**WHAT TO DO**
Your job is to retype all of the data word for word, leaving every image out.

**RECORDS PROVIDED**
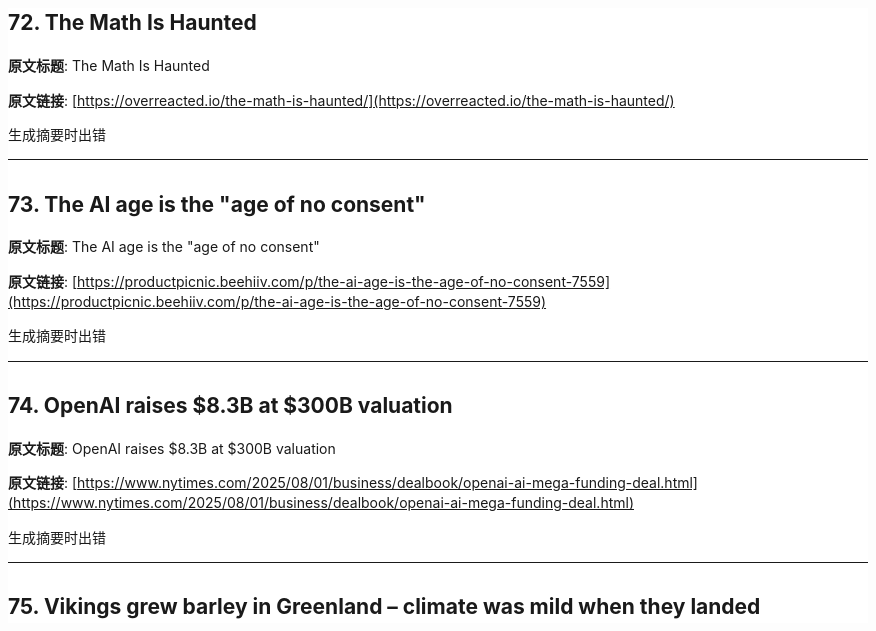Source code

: 
## 72. The Math Is Haunted

**原文标题**: The Math Is Haunted

**原文链接**: [https://overreacted.io/the-math-is-haunted/](https://overreacted.io/the-math-is-haunted/)

生成摘要时出错

---

## 73. The AI age is the "age of no consent"

**原文标题**: The AI age is the "age of no consent"

**原文链接**: [https://productpicnic.beehiiv.com/p/the-ai-age-is-the-age-of-no-consent-7559](https://productpicnic.beehiiv.com/p/the-ai-age-is-the-age-of-no-consent-7559)

生成摘要时出错

---

## 74. OpenAI raises $8.3B at $300B valuation

**原文标题**: OpenAI raises $8.3B at $300B valuation

**原文链接**: [https://www.nytimes.com/2025/08/01/business/dealbook/openai-ai-mega-funding-deal.html](https://www.nytimes.com/2025/08/01/business/dealbook/openai-ai-mega-funding-deal.html)

生成摘要时出错

---

## 75. Vikings grew barley in Greenland – climate was mild when they landed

**RESPONSE TO THE TASK**
Source code

: 
## 72. The Math Is Haunted

**原文标题**: The Math Is Haunted

**原文链接**: [https://overreacted.io/the-math-is-haunted/](https://overreacted.io/the-math-is-haunted/)

生成摘要时出错

---

## 73. The AI age is the "age of no consent"

**原文标题**: The AI age is the "age of no consent"

**原文链接**: [https://productpicnic.beehiiv.com/p/the-ai-age-is-the-age-of-no-consent-7559](https://productpicnic.beehiiv.com/p/the-ai-age-is-the-age-of-no-consent-7559)

生成摘要时出错

---

## 74. OpenAI raises $8.3B at $300B valuation

**原文标题**: OpenAI raises $8.3B at $300B valuation

**原文链接**: [https://www.nytimes.com/2025/08/01/business/dealbook/openai-ai-mega-funding-deal.html](https://www.nytimes.com/2025/08/01/business/dealbook/openai-ai-mega-funding-deal.html)

生成摘要时出错

---

## 75. Vikings grew barley in Greenland – climate was mild when they landed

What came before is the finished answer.